You May Not Own Your New Cellphone

Filed under: Electronics,Telephone — Edgar (aka MrConsumer) @ 6:07 am

  If you are about to get a new cellphone from Sprint or T-Mobile, you better read the fine print, because you may not actually be buying that phone. You may only be leasing it.

MOUSE PRINT*:

Sprint ad

That’s right. Sprint is turning back the clock to the 1950s when you paid a monthly rental fee to Bell for your black landline Western Electric telephone. The difference: you are responsible for repairs if you don’t have a costly protection plan or warranty, and that old phone really sounded good.

For the iPhone 6, $20 of your monthly payment for 24 months is a lease payment, because under this plan, Sprint owns the phone. What happens after the lease ends?

  • You can turn in the telephone, get a new one if you want, and pay its monthly lease payments.

  • You can continue leasing it at an undisclosed monthly cost.

  • You can buy it outright for an undisclosed “purchase option price.”

  • The first option assumes your phone is in “good working condition.” If it isn’t, or if you lose the phone during the lease term, you owe the balance of any yet-to-be-paid monthly installments plus the “purchase option price.”

    If you opt to buy your Sprint iPhone 6 at the end of the lease, they will charge you $200 according to a local Sprint representative. That makes the phone slightly more expensive than buying it outright to start.

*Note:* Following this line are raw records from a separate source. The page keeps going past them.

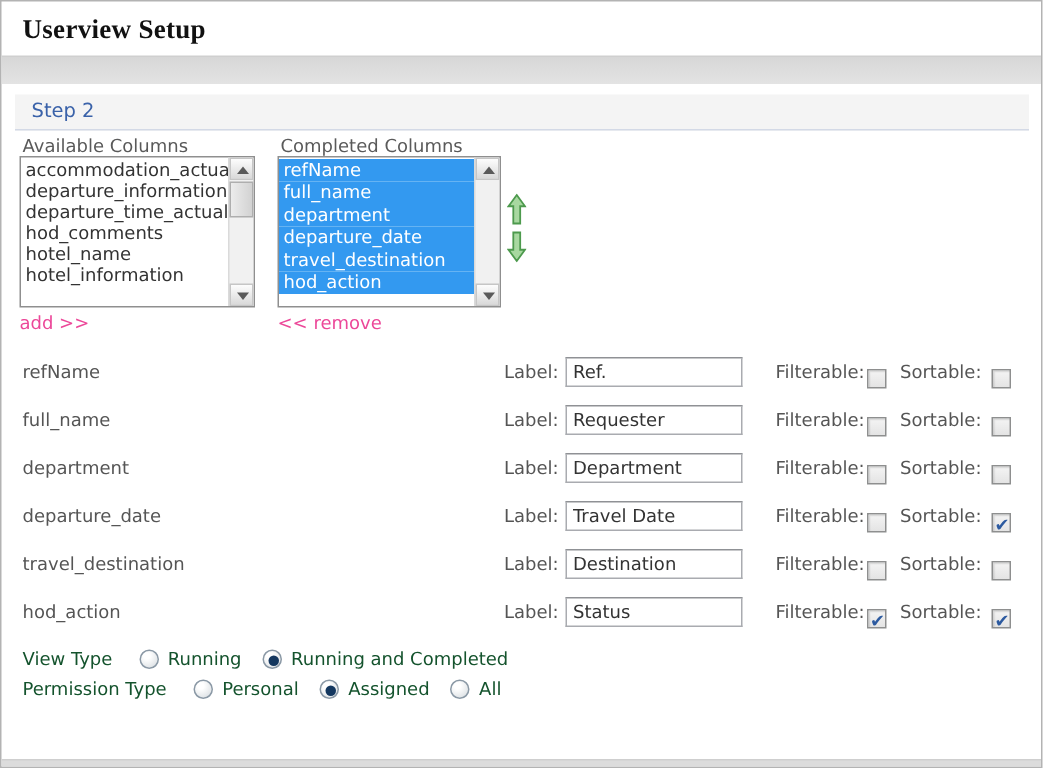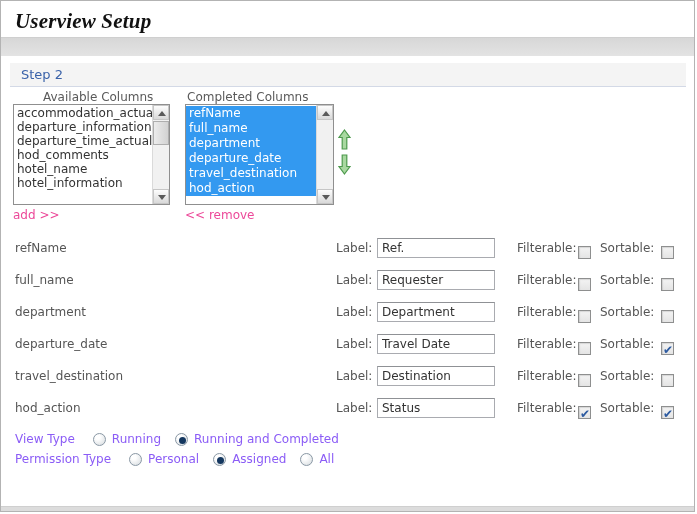--- a/index.html
+++ b/index.html
@@ -7,21 +7,21 @@
   body { font-family:"DejaVu Sans", sans-serif; }
 
   .page {
     position:relative; width:695px; height:512px;
     border:1px solid #b3b3b3; background:#fff; overflow:hidden;
     font-size:12px; color:#555;
   }
   .app-title {
     position:absolute; left:14px; top:8px;
     font-family:"Liberation Serif", serif; font-weight:bold;
-    font-size:21px; color:#111; letter-spacing:0.2px;font-style:italic;
+    font-size:18px; color:#111; letter-spacing:0.2px;
   }
   .top-band {
     position:absolute; left:0; top:36px; width:100%; height:19px;
     background:linear-gradient(#d7d7d7,#e3e3e3);
     border-top:1px solid #cfcfcf;
   }
   .step-bar {
     position:absolute; left:9px; right:8px; top:62px; height:24px;
     background:#f4f4f4; border-bottom:1px solid #d3d9e6;
     color:#3a62a9; font-size:13px; line-height:23px; padding-left:11px;
@@ -91,21 +91,21 @@
     border:1px solid #8e8f8f;
     background:linear-gradient(#f4f4f4,#e4e4e4);
     box-shadow:inset 1px 1px 1px rgba(0,0,0,0.12);
     position:relative; cursor:pointer; vertical-align:middle;
   }
   .cb.checked::after {
     content:"✔"; position:absolute; left:1px; top:-3px;
     font-size:12px; color:#2c5aa0;
   }
 
-  .opt-row { position:absolute; left:14px; height:16px; display:flex; align-items:center; font-size:12px; color:#8b5cf6; white-space:nowrap; }
+  .opt-row { position:absolute; left:14px; height:16px; display:flex; align-items:center; font-size:12px; color:#14532d; white-space:nowrap; }
   .opt-row .grp-label { margin-right:12px; }
   .opt-row .radio { margin:0 6px 0 6px; }
   .opt-row .opt-label { margin-right:8px; }
   .radio {
     display:inline-block; width:13px; height:13px; border-radius:50%;
     border:1px solid #8a98a5;
     background:radial-gradient(circle at 35% 30%, #ffffff 20%, #dfe3e6 80%);
     position:relative; cursor:pointer; flex:0 0 auto;
   }
   .radio.selected::after {
@@ -133,21 +133,21 @@
 
 <div class="page">
 
   <div class="app-title">Userview Setup</div>
   <div class="top-band"></div>
 
   <div class="step-bar">
     <span>Step 2</span>
   </div>
 
-  <div class="col-label" style="left:14px; top:89px;margin-left:28px;">Available Columns</div>
+  <div class="col-label" style="left:14px; top:89px;">Available Columns</div>
   <div class="col-label" style="left:186px; top:89px;">Completed Columns</div>
 
   <div class="listbox avail">
     <div class="lst-items" id="avail-list">
         <div class="lst-item">accommodation_actual</div>
         <div class="lst-item">departure_information</div>
         <div class="lst-item">departure_time_actual</div>
         <div class="lst-item">hod_comments</div>
         <div class="lst-item">hotel_name</div>
         <div class="lst-item">hotel_information</div>

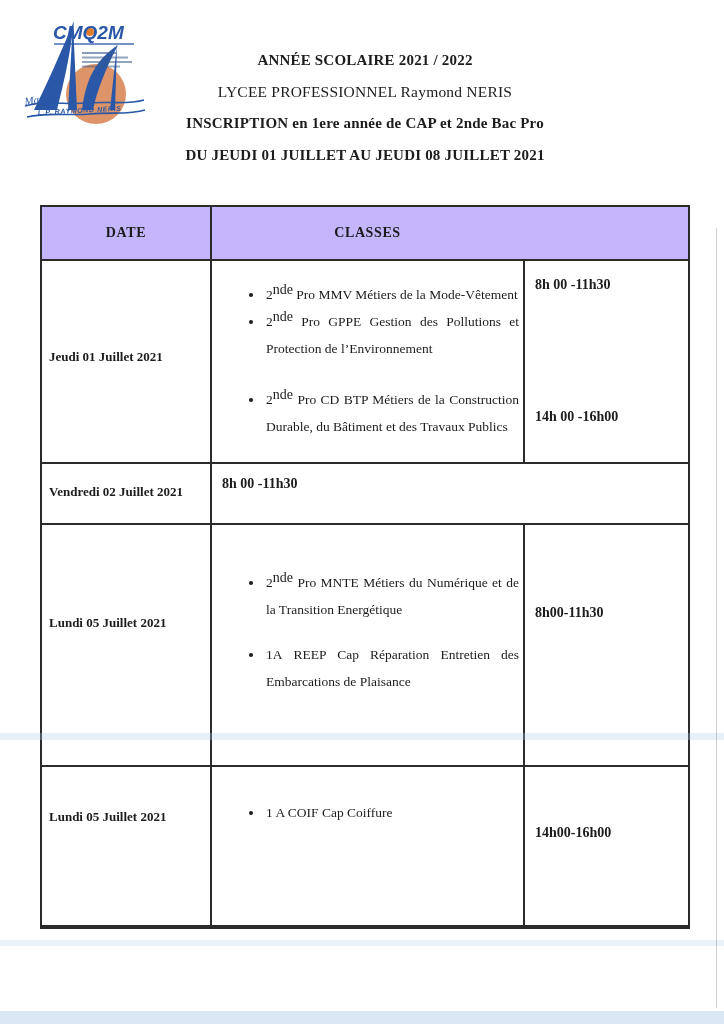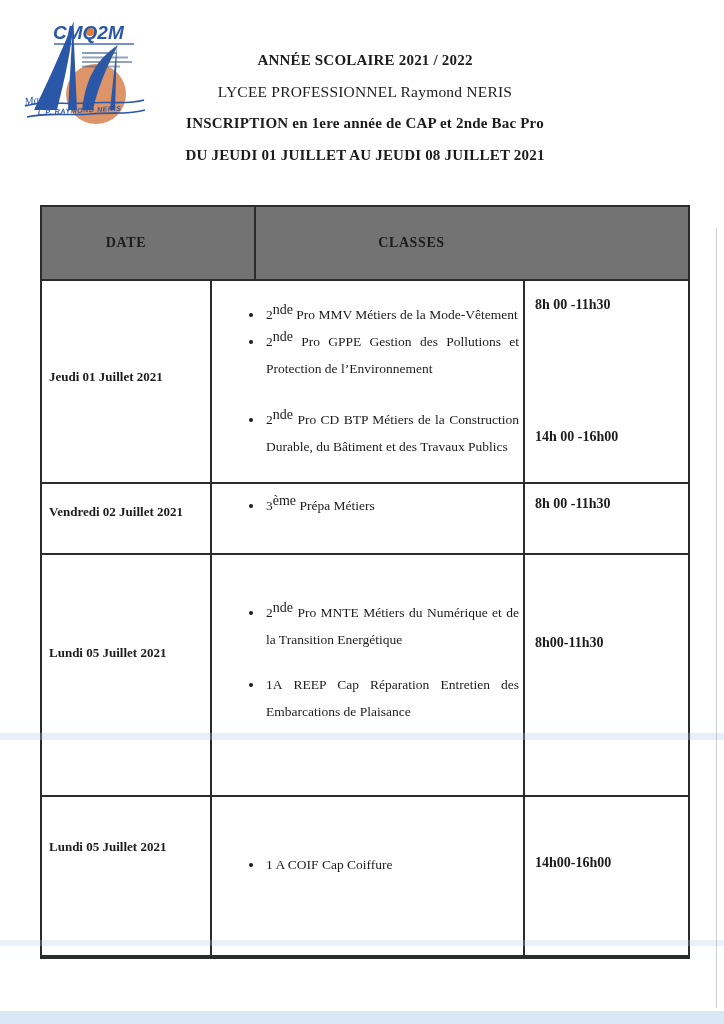--- a/index.html
+++ b/index.html
@@ -30,26 +30,26 @@
   .sched-table {
     position: absolute; left: 40px; top: 205px; width: 650px;
     border: 2px solid #2b2b2b; border-bottom-width: 4px;
     background: #fff;
   }
   .t-row { display: grid; grid-template-columns: 168px 313px 1fr; border-top: 2px solid #2b2b2b; }
   .t-row:first-child { border-top: none; }
   .cell { position: relative; border-left: 2px solid #2b2b2b; }
   .cell:first-child { border-left: none; }
 
-  .thead { height: 72px; background: #737373; gap: 44px; }
+  .thead { height: 52px; background: #c4b5fd; }
   .thead .cell { display: flex; align-items: center; justify-content: center;
                  font-weight: bold; font-size: 14px; letter-spacing: .6px; }
 
   .row-1 { height: 203px; }
-  .row-2 { height: 71px; }
+  .row-2 { height: 61px; }
   .row-3 { height: 242px; }
   .row-4 { height: 160px; }
 
   .date-cell { font-weight: bold; font-size: 13px; padding-left: 7px; padding-right: 2px; }
   .date-text { position: absolute; left: 7px; white-space: nowrap; }
 
   .classes-cell ul { list-style: disc outside; padding-left: 52px; padding-right: 4px; }
   .classes-cell li { font-size: 13.5px; line-height: 27px; text-align: justify; padding-left: 2px; }
   .classes-cell sup { font-size: 14px; line-height: 0; }
 
@@ -129,25 +129,20 @@
       <div class="cell">
         <div class="time" style="top:16px">8h 00 -11h30</div>
         <div class="time" style="top:148px">14h 00 -16h00</div>
       </div>
     </div>
 
     <div class="t-row row-2">
       <div class="cell date-cell">
         <span class="date-text" style="top:20px">Vendredi 02 Juillet 2021</span>
       </div>
-      <div class="cell classes-cell">
-        <ul style="padding-top:8px">
-          <li><span>3</span><sup>ème</sup> <span>Prépa Métiers</span></li>
-        </ul>
-      </div>
       <div class="cell">
         <div class="time" style="top:12px">8h 00 -11h30</div>
       </div>
     </div>
 
     <div class="t-row row-3">
       <div class="cell date-cell">
         <span class="date-text" style="top:90px">Lundi 05  Juillet 2021</span>
       </div>
       <div class="cell classes-cell">
@@ -159,21 +154,21 @@
       <div class="cell">
         <div class="time" style="top:80px">8h00-11h30</div>
       </div>
     </div>
 
     <div class="t-row row-4">
       <div class="cell date-cell">
         <span class="date-text" style="top:42px">Lundi 05  Juillet 2021</span>
       </div>
       <div class="cell classes-cell">
-        <ul style="padding-top:54px">
+        <ul style="padding-top:32px">
           <li><span>1 A COIF</span><sup></sup> <span>Cap Coiffure</span></li>
         </ul>
       </div>
       <div class="cell">
         <div class="time" style="top:58px">14h00-16h00</div>
       </div>
     </div>
 
   </div>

    Not to be outdone, effective this week, T-Mobile joins the leasing world also, by offering Jump on Demand. It is an 18-month lease program that allows you to upgrade your phone up to three times a year. T-Mobile, however, adds all kinds of penalties if the phone you turn in is not in working order.

    *MOUSE PRINT:

    You could be charged up to $750 in fines for the following:

    Cracked Screen Damage fee – $250
    Liquid Damage fee – $250
    Device does not power on fee – $250

    There are a whole bunch of other terms and conditions in both the Sprint and T-Mobile lease programs. It is getting to the point that you need a Ph.D. in cellphonery to understand all the choices, options, and terminology.